I know a method but haven't done it yet.

1. Write $\cos^5(x)$ and $\cos^4(x)$ as $\frac{1}{16}(10 \cos(x) + 5 \cos(3x) + \cos(5x))$ and $\frac{1}{8}(3 + 4 \cos(2x) + \cos(4x))$.

2. Substitute $z = {e}^{ix}$.

3. Then, you would get a rational polynomial function in terms of z which can "easily" be solved using Partial Fraction or Division approach.

I know this method is way too tedious but that's the most general way to tackle these types of problems.

- 5 years ago

You can't solve it by simple Partial Fractions because the denominator of this function does not have any "nice" roots.

- 5 years ago

Oh! I see. I hadn't checked it so I might be wrong. If it doesn't have "nice" roots then also it doesn't matter, computer will do it, it doesn't discriminate b/w real and complex :P

- 5 years ago

We might have different opinion of "nice" closed form. Does the integration of $\frac1{x^3 + 3x^2 + 5x+7}$ have a nice form?

- 5 years ago

That's quite nice! :P For me, everything has a nice "closed"(I didn't use this word originally) form. Even the error function does! :P

- 5 years ago

To me, even the error function is not "nice". I only consider elementary functions to be "nice".

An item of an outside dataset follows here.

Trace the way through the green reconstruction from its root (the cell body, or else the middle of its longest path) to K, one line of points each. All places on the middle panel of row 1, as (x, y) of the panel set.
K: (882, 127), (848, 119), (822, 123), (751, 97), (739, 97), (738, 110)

If you consider all of these to have a "nice" closed form, then it's hard to judge whether an integral is worth solving or not. Don't you think so?

- 5 years ago

I am getting a nice closed form if the numerator is $\cos 5x + \cos 4x$. I think if it is a JEE problem then the numerator should be what I have written. Can you please check? Otherwise I'll try with this again.

- 5 years ago

I am sure about the question. The reason I put the jee tag was to get to know if there are any methods of jee applicable.

- 5 years ago

What makes you think that it has a closed form?

- 5 years ago

This problem was given to me by my class mate. I tried every integration technique possible. Even I doubt if there exists a valid closed form for it. Please help me sir.

- 5 years ago

There's no simple closed form without using hypergeometric functions. Apply $\cos(3x) /\cos(2x) = 1 - 2\cos(2x)$ and reducing the powers of trigonometric functions to 1 shows that we are essentially solving for at least one of $\int \sin(ax) \csc(bx) dx$ , $\int \sin(ax) \sec(bx) dx$, $\int \cos(ax) \sec(bx) dx$, $\int \cos(ax) \csc(bx) dx$ which can't be stated in terms of elementary functions because for all of these cases, $b \ne 1$.

- 5 years ago